3. High-deductible health insurance. Obamacare has also broken the ice on the acceptability of higher deductibles. This idea was despised in Progressive circles for decades, but now it is commonplace.

When the concept of Medical Savings Accounts (MSAs) was first introduced in the 1990s, it had broad bipartisan support. John Breaux, Dick Gephardt, and Tom Daschle all favored the idea at first. But, thanks largely to Ted Kennedy, Democrats were soon bullied into opposing it and it became strictly a Republican proposal. The charge was that MSAs and later Health Savings Accounts (HSAs) would be a boon to “the healthy and wealthy” but a disaster for everybody else.

In the ten years since health savings accounts first became law, everything the conservatives predicted has come true.

Conservatives argued these charges were false. A typical product design might have a $2,500 deductible with a tax-free cash account to pay for expenses up to the deductible. Very often the savings on premiums would be enough to fund most of the account, so the non-wealthy would have a chance to save a large amount of money that would otherwise be paid to an insurance company. And the non-healthy would be better off because once the deductible was met coverage would be 100 percent of costs, unlike most other programs, which require a 20 percent coinsurance.

Meanwhile, conservatives maintained, high-deductible plans with an HSA would prompt people to pay more attention to their spending, seek out lower cost treatments, and become better informed about their options. This would lead to a healthier population and lower costs over time.

Of course, both sides were simply speculating at first. There was very little experience to support either side of the argument. Which side was more correct would have to be tested in the market under real-world conditions.

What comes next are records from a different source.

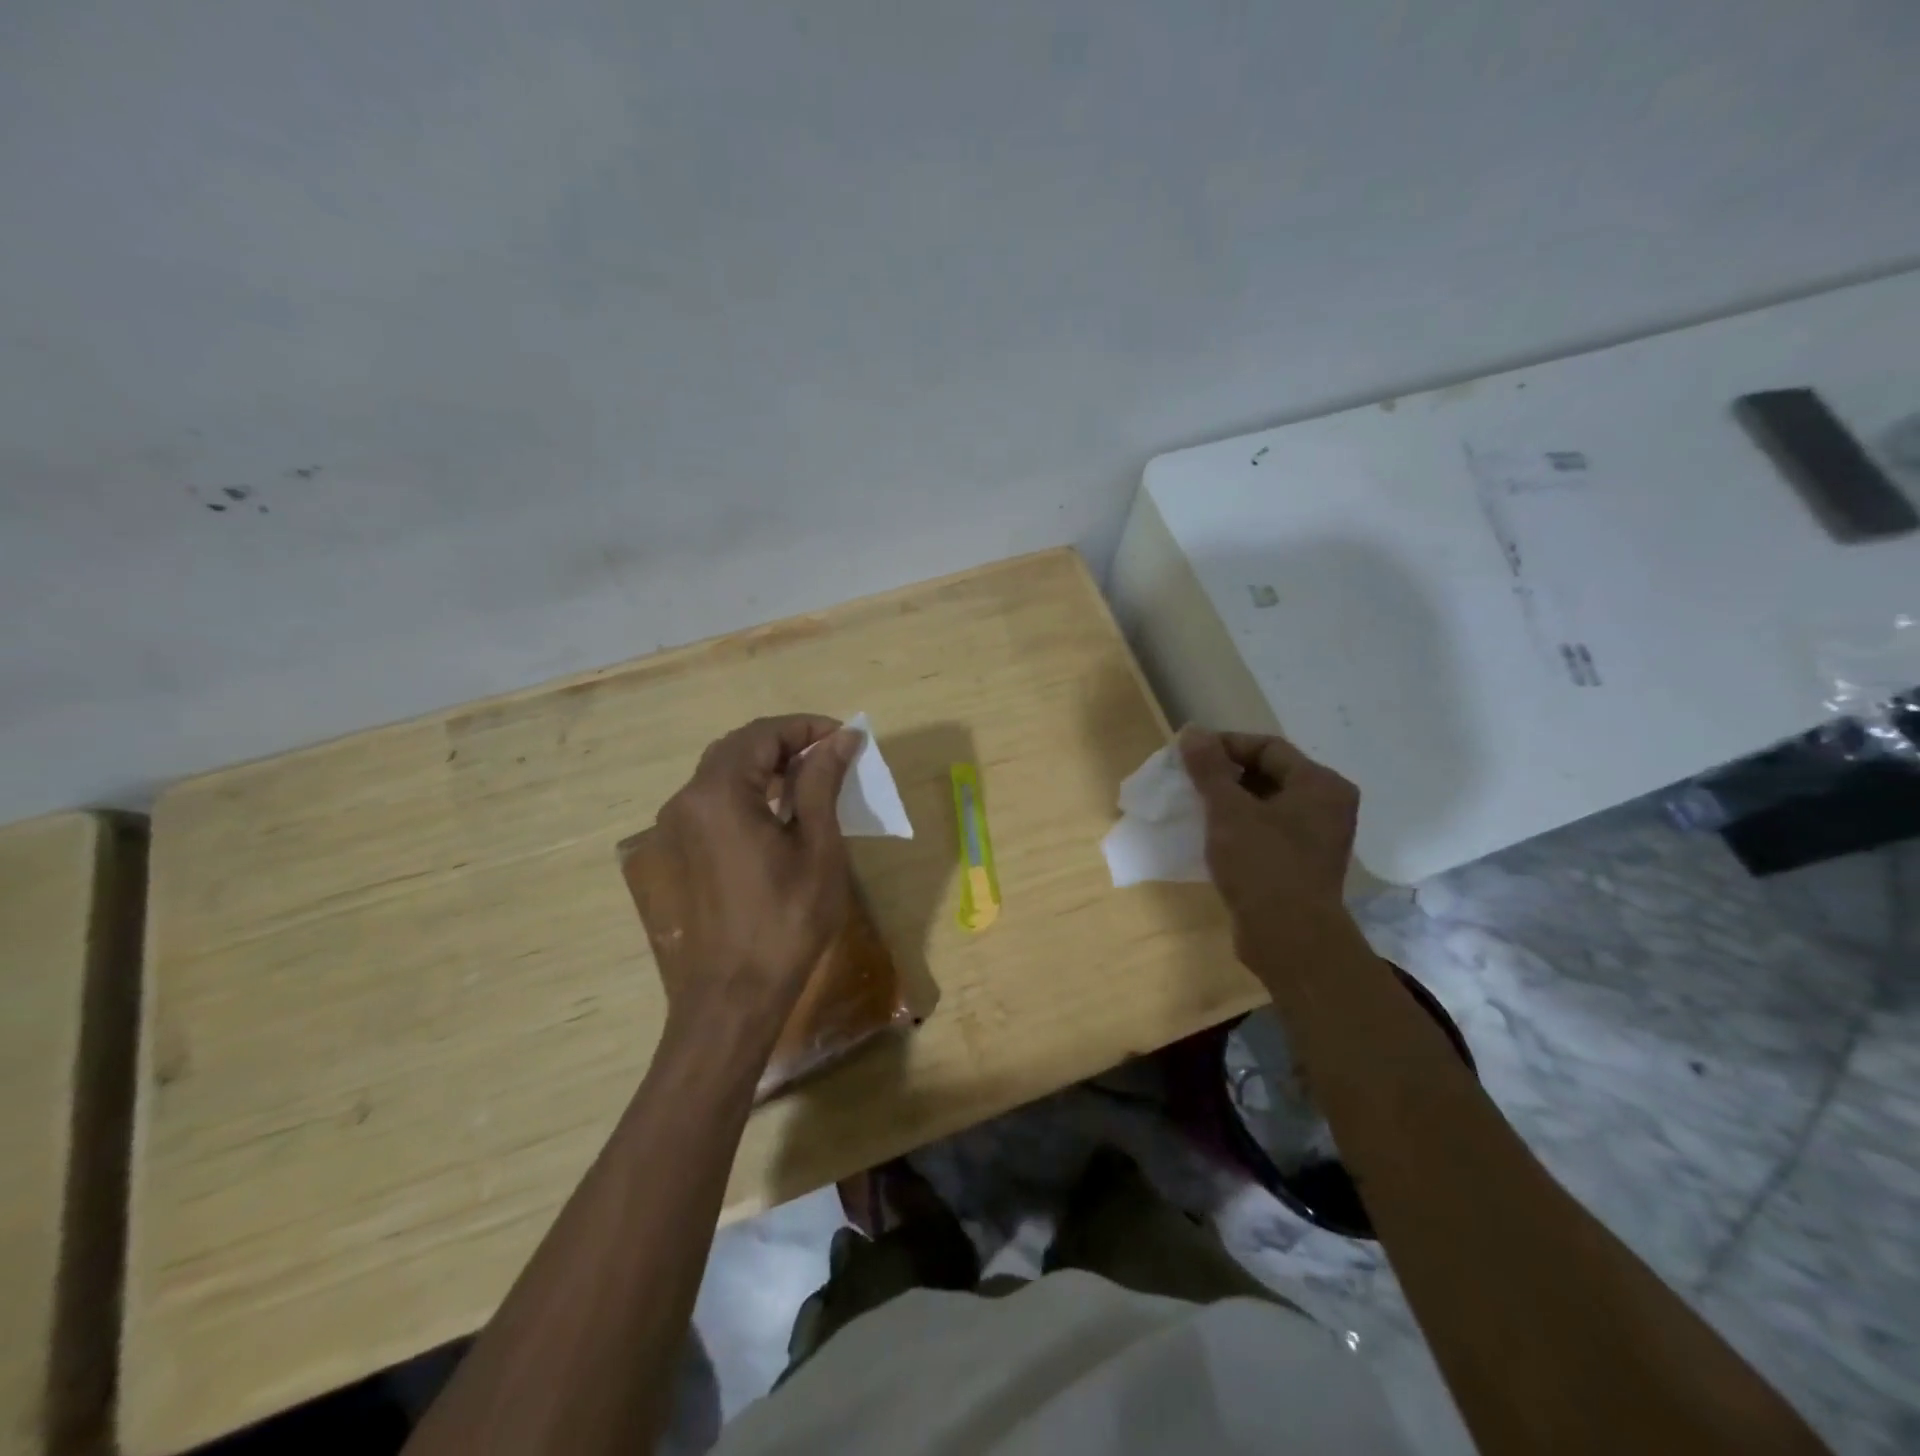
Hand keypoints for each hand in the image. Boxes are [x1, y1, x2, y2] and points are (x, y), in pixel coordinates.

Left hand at [650, 715, 860, 1025]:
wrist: (734, 993)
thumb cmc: (786, 920)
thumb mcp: (817, 846)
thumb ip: (823, 782)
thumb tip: (842, 738)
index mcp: (721, 792)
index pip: (764, 734)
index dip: (808, 727)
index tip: (847, 737)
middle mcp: (689, 799)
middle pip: (740, 746)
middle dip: (788, 741)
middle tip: (834, 754)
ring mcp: (679, 825)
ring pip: (725, 769)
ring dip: (769, 764)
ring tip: (814, 776)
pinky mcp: (682, 847)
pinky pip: (716, 797)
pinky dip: (751, 788)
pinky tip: (782, 806)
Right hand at [1178, 727, 1359, 954]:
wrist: (1289, 939)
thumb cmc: (1262, 865)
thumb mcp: (1228, 810)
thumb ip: (1209, 768)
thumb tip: (1192, 732)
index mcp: (1320, 785)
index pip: (1268, 747)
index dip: (1225, 746)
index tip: (1188, 756)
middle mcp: (1327, 806)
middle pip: (1270, 773)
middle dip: (1226, 774)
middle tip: (1189, 781)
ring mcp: (1317, 838)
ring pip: (1267, 804)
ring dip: (1231, 801)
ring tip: (1196, 806)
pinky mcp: (1303, 865)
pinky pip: (1269, 831)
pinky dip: (1242, 827)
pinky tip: (1213, 836)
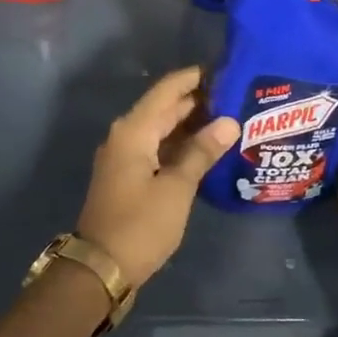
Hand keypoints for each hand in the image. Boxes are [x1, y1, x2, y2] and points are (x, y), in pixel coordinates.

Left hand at [76, 66, 238, 287]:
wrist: (101, 268)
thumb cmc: (140, 225)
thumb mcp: (176, 188)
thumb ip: (201, 153)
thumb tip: (228, 121)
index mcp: (133, 131)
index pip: (167, 90)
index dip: (193, 78)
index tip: (225, 68)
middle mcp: (125, 137)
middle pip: (163, 108)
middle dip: (197, 101)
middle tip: (236, 95)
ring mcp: (124, 158)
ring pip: (161, 130)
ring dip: (190, 125)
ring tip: (229, 119)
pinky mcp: (128, 177)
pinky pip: (157, 150)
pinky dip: (180, 146)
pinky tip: (206, 151)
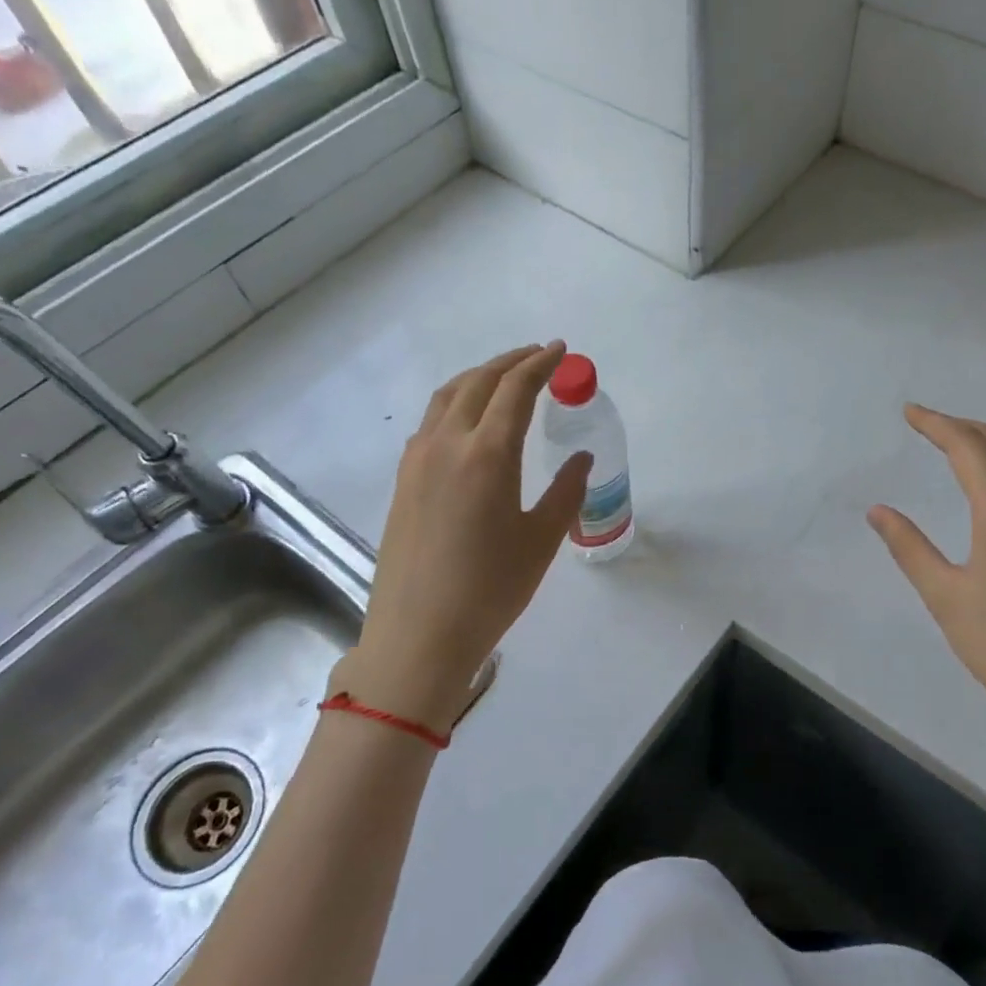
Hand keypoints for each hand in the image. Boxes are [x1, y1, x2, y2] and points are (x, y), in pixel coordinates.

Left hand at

As it turns out, conservatives were right and progressives were wrong. In the ten years since HSAs first became law, everything the conservatives predicted has come true. HSAs lower costs and get people more engaged in their own health care decisions. See, for instance, these two write-ups of a RAND study that examined HSAs impact on “vulnerable populations,” here and here.

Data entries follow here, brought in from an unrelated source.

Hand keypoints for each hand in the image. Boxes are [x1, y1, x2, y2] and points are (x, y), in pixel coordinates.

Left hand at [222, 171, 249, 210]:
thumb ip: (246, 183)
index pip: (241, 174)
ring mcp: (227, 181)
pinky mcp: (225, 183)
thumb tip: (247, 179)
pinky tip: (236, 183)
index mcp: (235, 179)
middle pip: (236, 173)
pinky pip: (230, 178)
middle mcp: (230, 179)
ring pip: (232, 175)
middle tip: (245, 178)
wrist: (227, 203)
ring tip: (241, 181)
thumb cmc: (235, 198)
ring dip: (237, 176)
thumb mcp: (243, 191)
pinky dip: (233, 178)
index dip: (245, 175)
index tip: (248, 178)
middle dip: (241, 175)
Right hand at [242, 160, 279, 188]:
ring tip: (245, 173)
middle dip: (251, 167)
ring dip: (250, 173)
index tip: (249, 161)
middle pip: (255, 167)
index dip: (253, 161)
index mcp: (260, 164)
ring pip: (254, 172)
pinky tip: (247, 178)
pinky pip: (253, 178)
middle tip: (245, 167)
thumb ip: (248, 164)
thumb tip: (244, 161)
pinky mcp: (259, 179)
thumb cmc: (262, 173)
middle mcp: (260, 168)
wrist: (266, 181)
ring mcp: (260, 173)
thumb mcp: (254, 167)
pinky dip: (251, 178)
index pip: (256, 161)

Many families have three different insurance plans to contend with: one for the working mother, another for the working father, and yet a third for the children.

Enrollment is large and growing. The Employee Benefit Research Institute reports that enrollment grew by 16 percent just between 2012 and 2013, and that 78 percent of large and 64 percent of medium-sized employers will offer them by 2016. EBRI also finds that workers in an HSA or other “consumer driven health plan” (CDHP) are much more likely to engage in “cost-conscious behaviors” and participate in wellness programs.

Still, progressives resisted the idea of an empowered consumer. Just last year some researchers at Harvard University published an article in Health Affairs decrying the “burden” of high deductibles. As I wrote, while these researchers think any direct out-of-pocket payment is wicked, they seem unconcerned about the burden of higher taxes or higher premiums required to avoid such payments.

Now, conservatives have supported raising deductible to $2,500 per person or so and offering HSAs to help offset those expenses. But Obamacare has blown the doors off that level of cost sharing. In the exchanges, deductibles of $6,000 per person and $12,000 per family are commonplace, and there is additional cost-sharing on top of that and no savings account to ease the pain of such high out-of-pocket costs. HSA programs seem downright generous in comparison.

So, here are three conservative ideas that have been fiercely resisted by liberal Democrats in the past, but are now baked in to Obamacare. There will be no going back. Whatever Republicans might do in the future to improve the health care system, these items will be essential.

Who cares if a healthcare proposal is labeled Repeal, Replace, or Fix? If it is done right (that is, not like the current law) it will get us on the road to a much better health care system.